There has been a good Permit bite offshore of the power plant at the boils. When the water has been clear, anglers have been able to locate the schools and sight fish them with live crabs. You can either fish the crab free lined or on a jig head. The Permit tend to prefer the cleaner water, if you’ve got good visibility you should be able to run into a few. We tend to see some cold water upwellings offshore this time of year which is when the water temperature on the bottom gets cold. When we get these upwellings, it is a great idea to run the beach and look for Cobia. You will look to find them on rays, sharks or even just cruising the surface. If you’re able to locate them, you can pitch a Cobia jig or live bait to them.
Surf Fishing Report
The Whiting and Croaker bite on the beach has still been hot. The majority of the fish have been caught 10-20 yards off the beach. For the best results, you will want to plan on fishing one hour before the high tide mark up until two hours after the high tide mark. That window has seemed to be the trend all summer for these fish.
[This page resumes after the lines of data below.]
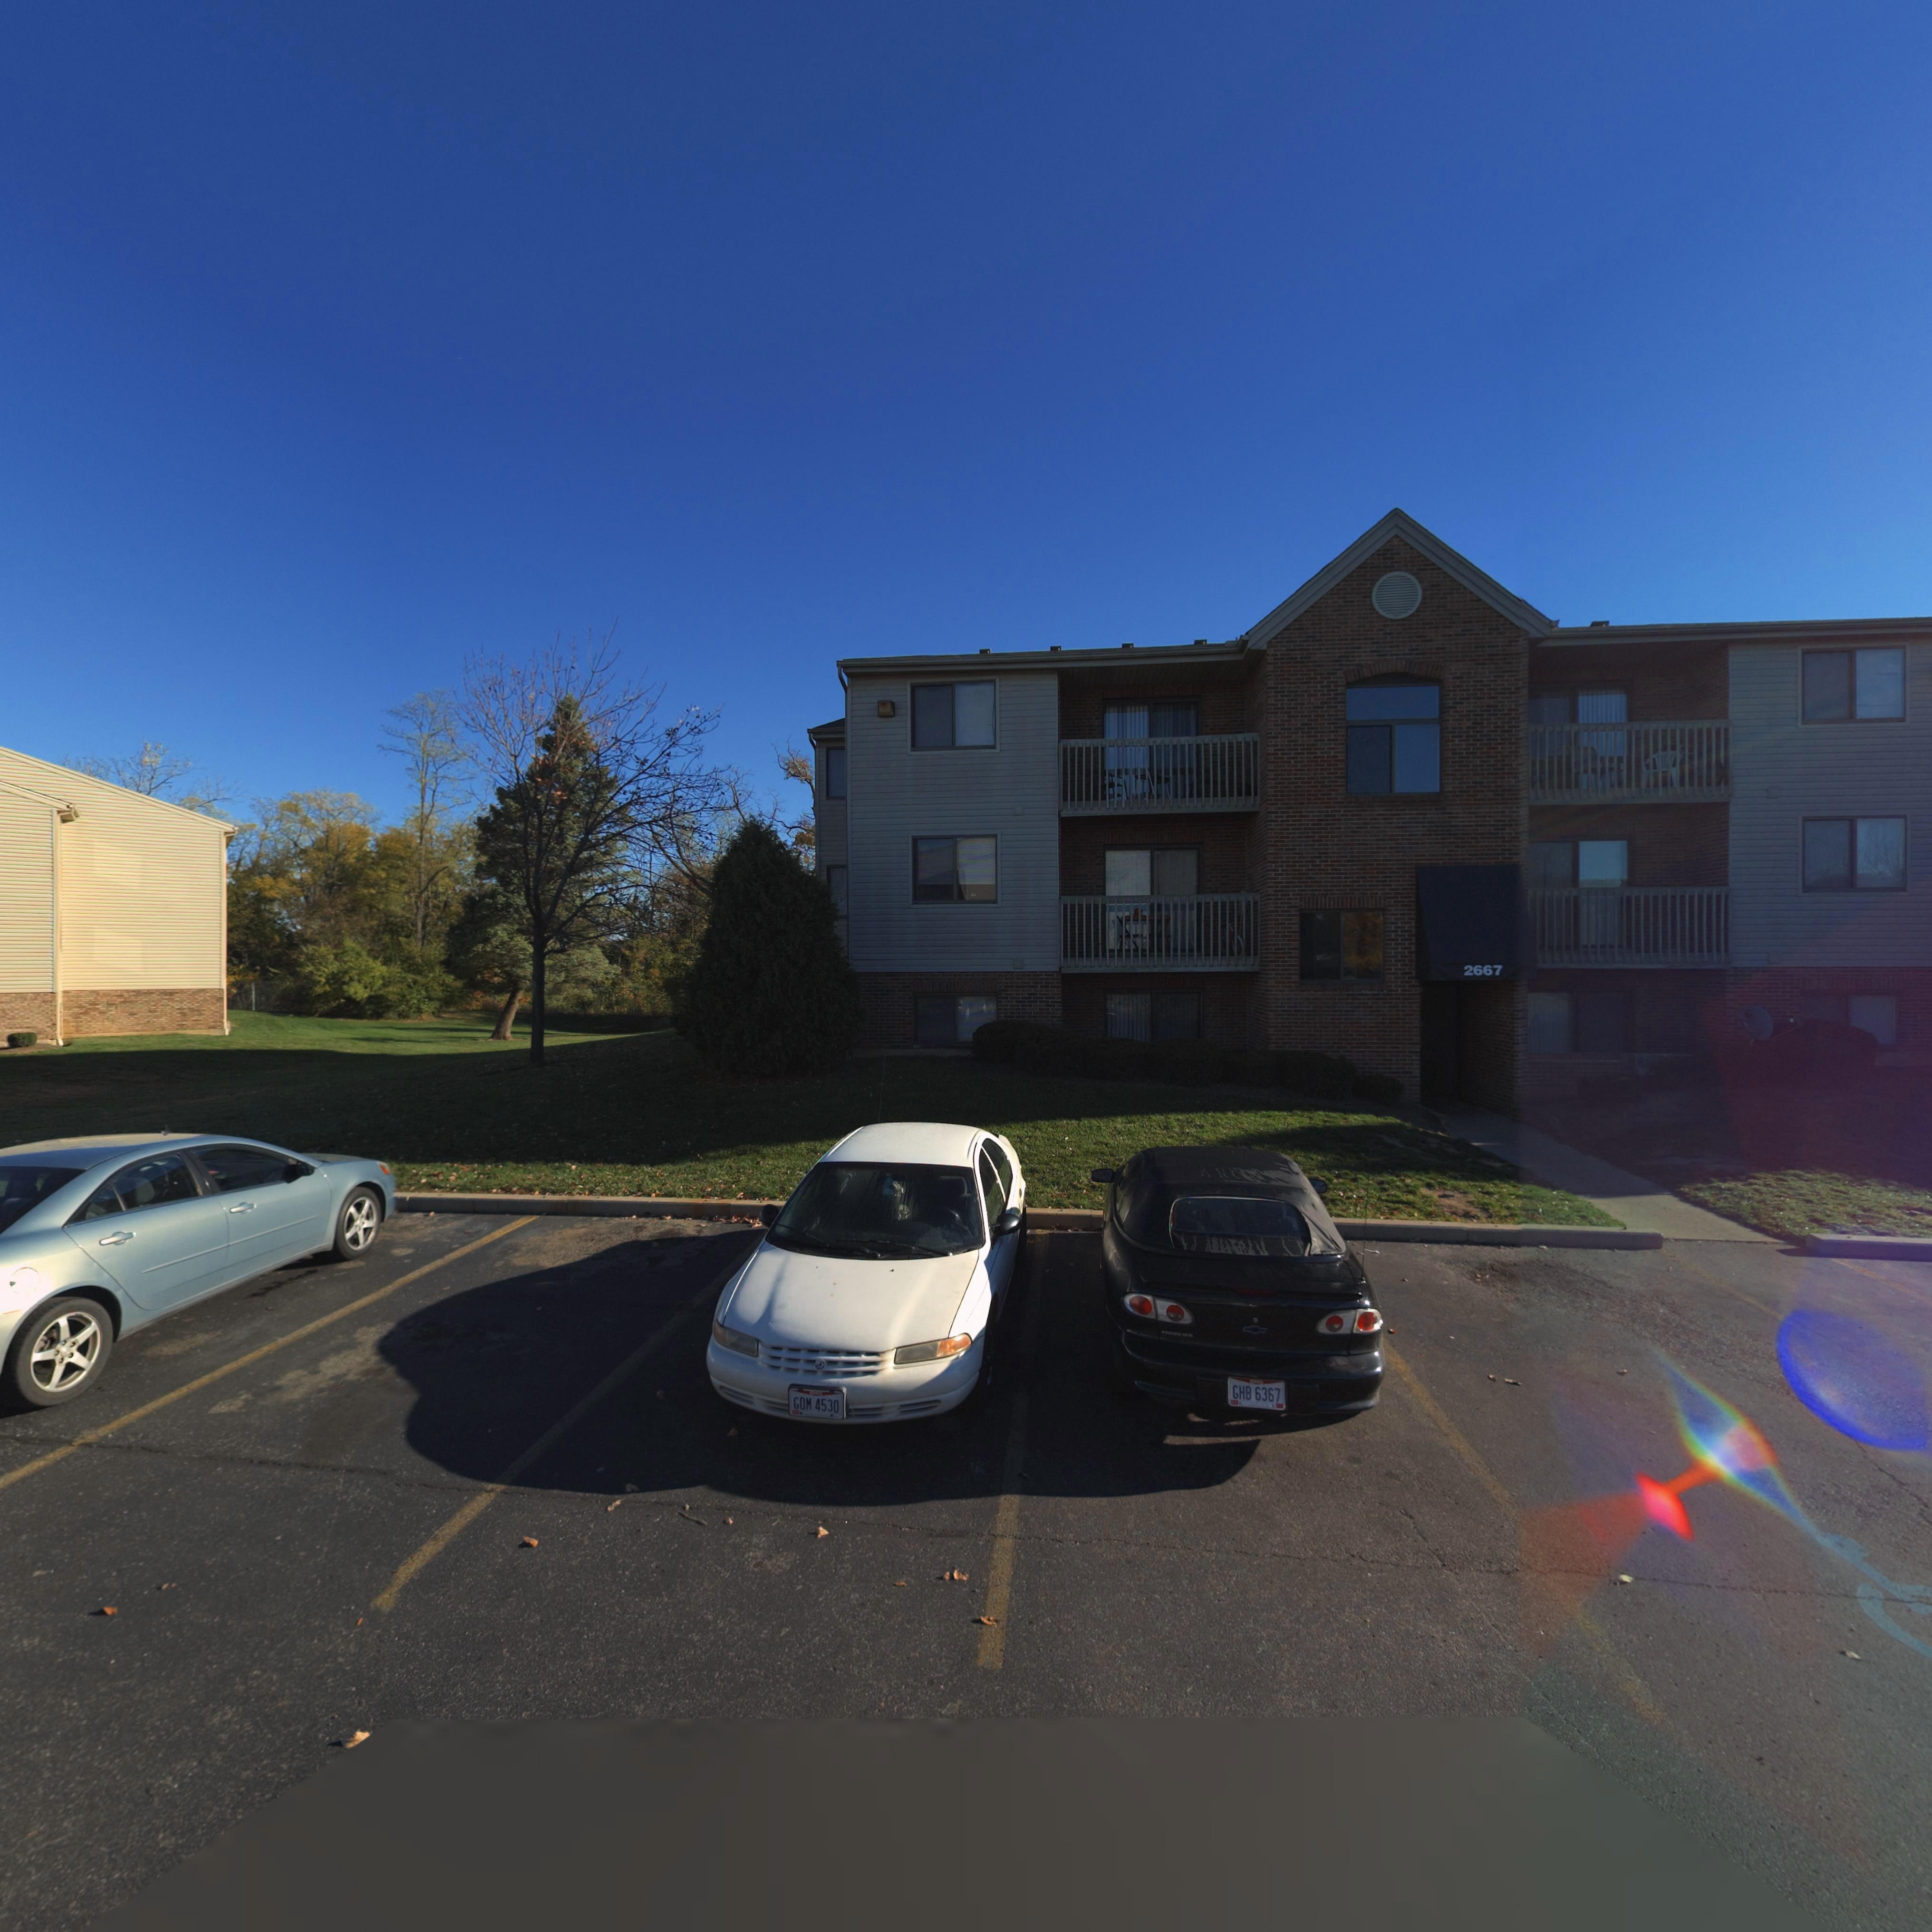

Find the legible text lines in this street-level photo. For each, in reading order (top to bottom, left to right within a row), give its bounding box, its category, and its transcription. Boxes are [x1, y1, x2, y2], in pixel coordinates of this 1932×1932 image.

[1463, 964, 1503, 976] StreetNumber: 2667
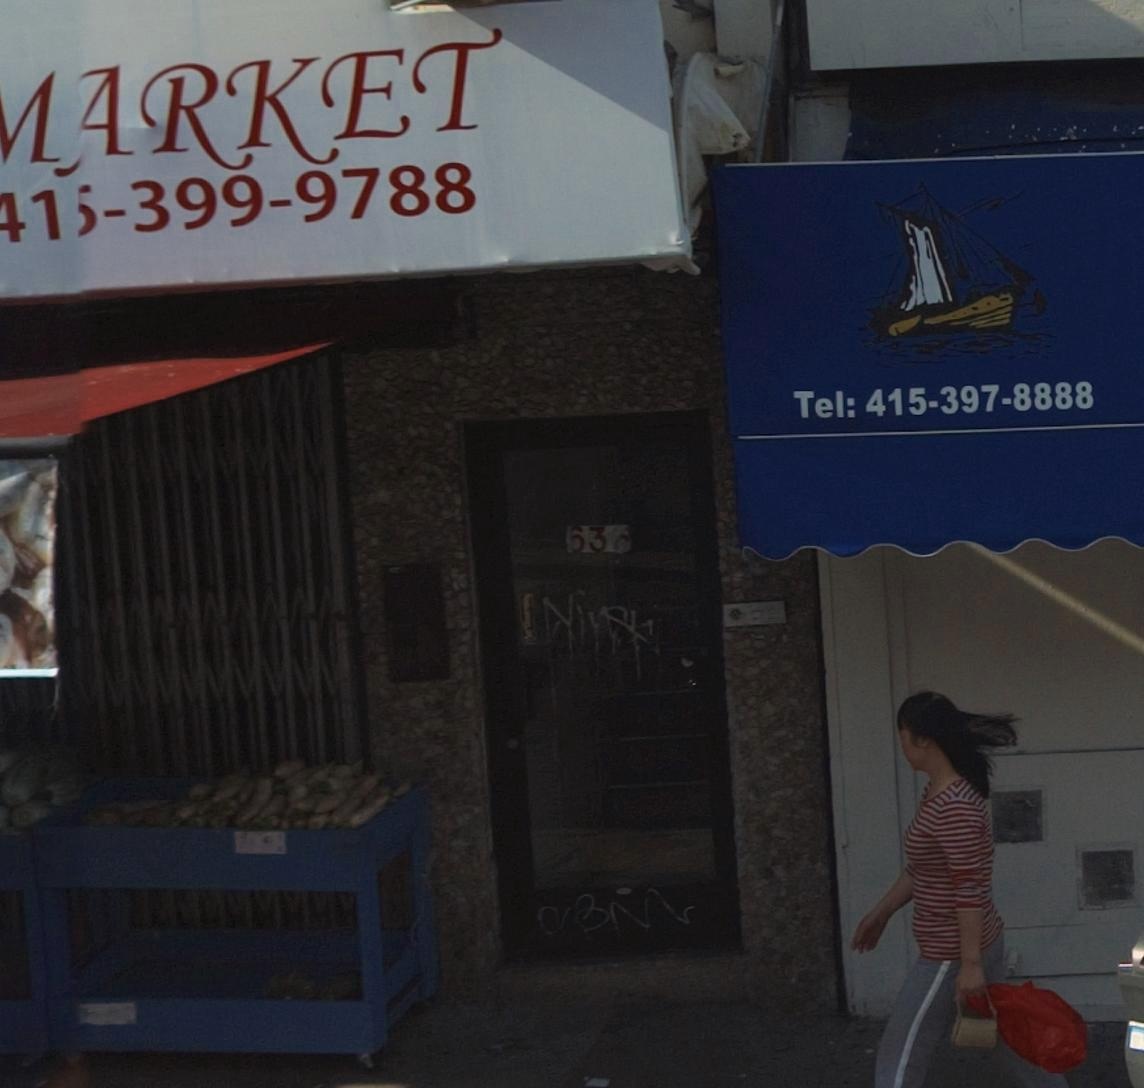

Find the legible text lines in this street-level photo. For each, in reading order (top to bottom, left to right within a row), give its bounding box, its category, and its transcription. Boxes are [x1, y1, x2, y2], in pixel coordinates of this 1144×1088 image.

[48, 26, 505, 179] BusinessName: ARKET
[25, 159, 479, 244] None: 1*-399-9788
[788, 379, 1095, 420] None: Tel: 415-397-8888
[567, 522, 634, 556] StreetNumber: 63*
Shrimp and Bloodworm flavored FishBites along with pieces of shrimp have been the best bait choices if you’re looking to get in on the action. A few anglers have been able to pick off some Permit fishing the long rods. If you want to try to hook into one, you will want to focus on beaches with clear clean water, you can use a Pompano rig and crab flavored FishBites to entice a bite from one of those drag screamers! There has been a lot of life on the beaches, schools of glass minnows and schools of small pilchards being fed on by Snook, Jacks, Mackerel and a variety of other species, grab a rod rigged with a spoon, jerkbait or paddle tail and fish around those bait schools to get in on the action. You can expect to still find Snook on the beach throughout August, but those numbers will begin to decrease as we get into September. We will keep our fingers crossed and hope for some big schools of glass minnows to come our way followed by some hungry Tarpon this month!